» **WRITTEN TASK**
Quote the text of every item below word for word, leaving the pictures out of your answer.

(DATA IN THIS EXERCISE begins)

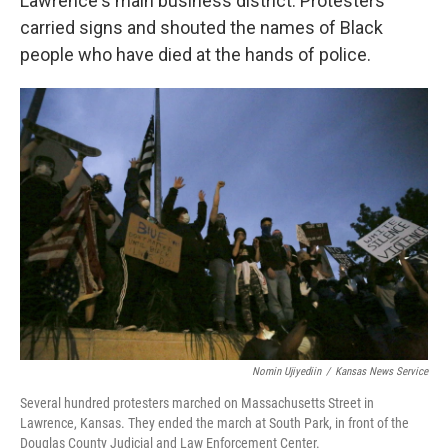
Lawrence's main business district. Protesters
carried signs and shouted the names of Black
people who have died at the hands of police.
Nomin Ujiyediin
/
Kansas News Service
Several hundred protesters marched on Massachusetts Street in
Lawrence, Kansas. They ended the march at South Park, in front of the
Douglas County Judicial and Law Enforcement Center.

(DATA IN THIS EXERCISE ends)

» **TASK OUTPUT**
Lawrence's main business district. Protesters
carried signs and shouted the names of Black
people who have died at the hands of police.
Nomin Ujiyediin
/
Kansas News Service
Several hundred protesters marched on Massachusetts Street in
Lawrence, Kansas. They ended the march at South Park, in front of the
Douglas County Judicial and Law Enforcement Center.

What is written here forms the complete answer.